Après avoir participé à des projets bien différents, il semblerait que Rune Eriksen se soit en grande partie trouvé dans cette formation d'origine portugaise, laissant de côté le black metal (pour un temps du moins). On pourrait presque regretter son départ de Mayhem dont il faisait partie des principaux compositeurs... si son inspiration n'était pas aussi florissante pour le doom/gothique d'Ava Inferi. En à peine plus de 5 ans, le groupe sort déjà son quatrième album, prolongeant son voyage à travers les paysages torturés d'une musique sans cesse peaufinée, nous montrant à chaque évolution une nouvelle facette de son identité. Et dans cette nouvelle variation sur le thème du désespoir, les portugais excellent une fois de plus.
Sur la forme, peu de changements sont à noter : les bases de leur style restent inchangées, faisant la part belle au chant lyrique de Carmen Simões, toujours aussi impressionnant de puissance et de maturité, ainsi qu'aux guitares écrasantes de Rune Eriksen qui proposent cette fois-ci d'excellents solos. Fidèles à leur héritage, les compositions prennent le temps de distiller leur atmosphère, elles multiplient les oscillations entre douceur et violence sans s'écarter du down-tempo, mais n'en demeurent pas redondantes pour autant. Le travail d'écriture est d'ailleurs impressionnant de richesse et de personnalité ; les mélodies et les lignes de chant possèdent cette singularité qui ne trompe pas.

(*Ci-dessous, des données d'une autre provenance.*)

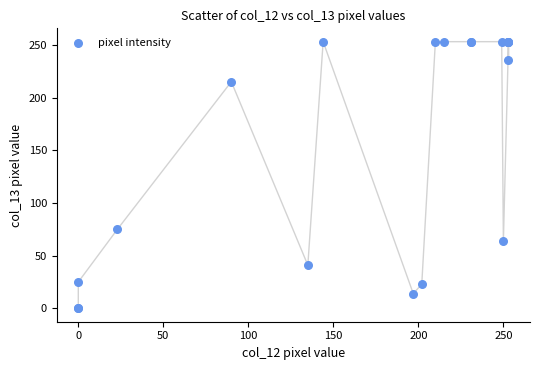

What Y value in the scatter plot is closest to 126?

75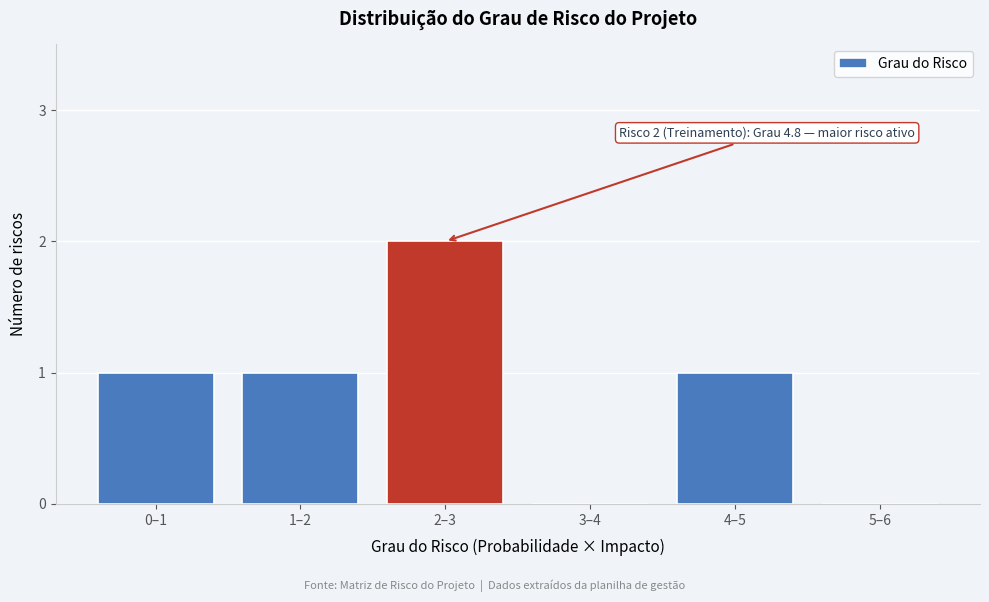

Reading right to left, extract all data points from this chart.

5–6=0	4–5=1	3–4=0	2–3=2	1–2=1	0–1=1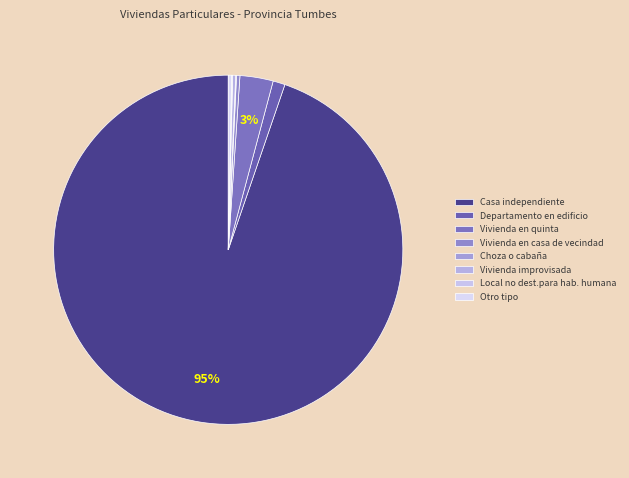

Is there a majority slice in this chart?

Yes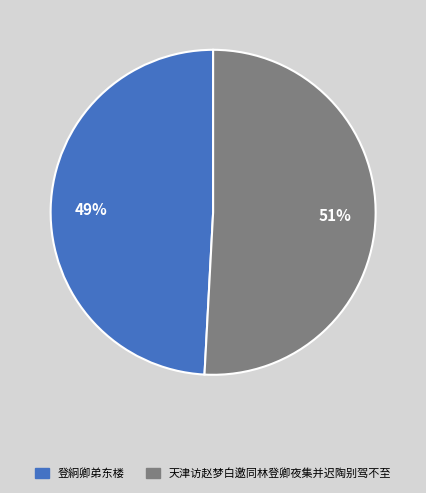

Combined, do 登絅卿弟东楼 and 天津访赵梦白邀同林登卿夜集并迟陶别驾不至 account for over 50%?

Yes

Quant à la production, elle sert à merveille les morceaux, claire et froide à l'image de ce tout... Et on se laisse rapidement prendre au jeu, l'album s'ouvrant sur 3 morceaux absolument magnifiques où Rune pousse même la chansonnette aux côtés de Carmen sur le superbe "The Living End".
La force d'Ava Inferi a toujours résidé dans sa capacité à faire du neuf avec du vieux et à se renouveler sans changer grand chose (ce qui pourrait sembler assez paradoxal, je vous l'accorde). "Onyx" ne sera pas l'exception à la règle puisqu'il apporte autant de renouveau à
"Blood Of Bacchus" que ce dernier apportait à
"The Silhouette". Ce nouvel album continue dans la lignée du précédent, plus varié et plus hétérogène qu'à leur débuts, tout en s'enfonçant plus profondément dans les méandres du doom au détriment du gothique (et ça personne ne s'en plaindra). L'atmosphère s'en ressent dès les premières minutes : sombre, froide, pesante, elle accompagnera l'album presque jusqu'à son dénouement, ne relâchant la pression qu'à partir de l'avant dernier morceau "By Candlelight & Mirrors". Les images que renvoient leur musique ne portent plus le même visage. "Onyx" possède un côté onirique qu'on ne leur connaissait pas, une part d'irréalité parfois cauchemardesque qui tranche radicalement avec les peintures plus naturelles que dessinaient leurs précédentes productions. Difficile de trouver quoique ce soit à reprocher à cette nouvelle offrande. Excepté le fait qu'elle ne fasse qu'amener leur style un peu plus loin (rien de révolutionnaire c'est un fait), tout y est tellement pensé et si bien amené que chaque écoute est une redécouverte. Je n'y ai trouvé aucune faute de goût, aucun temps mort, aucune baisse de régime...
Sans se soucier de ce qui l'entoure, Ava Inferi trace sa route, seul, et signe une fois de plus une oeuvre riche et personnelle, belle et touchante qui vous transportera de bout en bout pour peu que vous vous y abandonniez. Désormais plus doom que gothique, les portugais prennent une direction qui pourrait leur ouvrir les portes d'un public autrefois peut-être gêné par un chant féminin trop typé. Quant à moi, même si l'effet de surprise de
"Blood Of Bacchus" n'est plus, je ne peux m'empêcher d'y revenir depuis qu'il erre à côté de mes platines. Une des meilleures sorties du genre pour l'année en cours, sans aucun doute.